In short, keep the Russians guessing. The immediate problem with such a strategy is: What if Moscow guesses wrong?
That won’t be hard to do. The U.S. is developing a long-range cruise missile — as are the Russians — that can be armed with conventional or nuclear warheads. But how will an adversary know which is which? And given the old rule in nuclear warfare — use ‘em or lose ‘em — uncertainty is the last thing one wants to engender in a nuclear-armed foe.
Indeed, the idea of no “specific nuclear thresholds” is one of the most extraordinarily dangerous and destabilizing concepts to come along since the invention of nuclear weapons.
Cold Wars of Choice
There is currently no evidence that Russia contemplates an attack on the Baltic states or countries like Poland.
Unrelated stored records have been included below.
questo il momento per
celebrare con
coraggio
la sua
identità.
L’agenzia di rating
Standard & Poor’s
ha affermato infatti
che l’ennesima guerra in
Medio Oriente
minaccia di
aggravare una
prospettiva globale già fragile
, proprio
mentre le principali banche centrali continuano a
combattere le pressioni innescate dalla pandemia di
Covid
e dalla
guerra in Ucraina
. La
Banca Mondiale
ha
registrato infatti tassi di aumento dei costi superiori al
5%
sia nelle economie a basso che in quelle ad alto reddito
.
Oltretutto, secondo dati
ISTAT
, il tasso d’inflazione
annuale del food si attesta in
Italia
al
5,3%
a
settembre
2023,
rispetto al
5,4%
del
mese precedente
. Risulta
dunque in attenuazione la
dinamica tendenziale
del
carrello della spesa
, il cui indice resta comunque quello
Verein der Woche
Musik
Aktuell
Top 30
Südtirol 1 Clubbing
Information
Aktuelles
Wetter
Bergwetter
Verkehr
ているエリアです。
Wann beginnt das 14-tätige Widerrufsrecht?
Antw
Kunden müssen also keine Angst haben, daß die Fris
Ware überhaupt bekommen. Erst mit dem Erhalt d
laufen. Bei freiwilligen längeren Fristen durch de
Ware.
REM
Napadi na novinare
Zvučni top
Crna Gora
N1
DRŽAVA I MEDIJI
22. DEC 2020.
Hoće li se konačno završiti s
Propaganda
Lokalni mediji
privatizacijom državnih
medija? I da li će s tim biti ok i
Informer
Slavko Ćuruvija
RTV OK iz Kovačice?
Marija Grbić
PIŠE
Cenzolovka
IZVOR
Given the enormous power of the United States, which offers a security guarantee to NATO members, such an undertaking would court national suicide.
Nor do Russia’s recent border conflicts suggest otherwise. Moscow’s “aggression” against Georgia and Ukraine was provoked. Georgia attacked Russia, not vice versa, and the Ukraine coup torpedoed a peace deal negotiated by the European Union, the United States, and Russia. Imagine Washington’s view of a Moscow-supported coup in Mexico, followed by an influx of Russian weapons and trainers.
In a memorandum to the recent NATO meetings in Warsaw, the group Veteran Intelligence Professionals for Sanity argued as much. “There is not one scintilla of evidence of any Russian plan to annex Crimea before the coup in Kiev and coup leaders began talking about joining NATO,” the members insisted. “If senior NATO leaders continue to be unable or unwilling to distinguish between cause and effect, increasing tension is inevitable with potentially disastrous results.”
The organization of former intelligence analysts also sharply condemned the NATO war games that followed. “We shake our heads in disbelief when we see Western leaders seemingly oblivious to what it means to the Russians to witness exercises on a scale not seen since Hitler’s army launched ‘Unternehmen Barbarossa’ 75 years ago, leaving 25 million Soviet citizens dead.”
While the NATO meetings in Warsaw agreed to continue economic sanctions aimed at Russia for another six months and to station four battalions of troops in Poland and the Baltic states — along with separate U.S. forces in Bulgaria and Poland — there was an undercurrent of dissent. Greek Prime Minister Alexis Tsipras called for deescalating the tensions with Russia and for considering Russian President Vladimir Putin a partner rather than an enemy.
Greece was not alone. German Foreign Minister Frank-Walter Steinmeier called NATO maneuvers on the Russian border “warmongering” and “saber rattling.” French President Francois Hollande said Putin should be considered a “partner,” not a “threat,” and France tried to reduce the number of troops being deployed in the Baltic and Poland. Italy has been increasingly critical of the sanctions as well.
Rather than recognizing the growing discomfort of a number of NATO allies and that beefing up forces on Russia’s borders might be destabilizing, U.S. Secretary of State John Kerry recently inked defense agreements with Georgia and Ukraine.
After disappearing from the radar for several decades, nukes are back, and the decision to modernize the U.S. arsenal will almost certainly kick off a nuclear arms race with Russia and China. Russia is already replacing its current ICBM force with the more powerful and long range “Sarmat” ICBM, and China is loading its own missiles with multiple warheads.
Add to this volatile mixture military maneuvers and a deliberately opaque policy in regards to the use of nuclear weapons, and it’s no wonder that Perry thinks that the chances of some catastrophe is a growing possibility.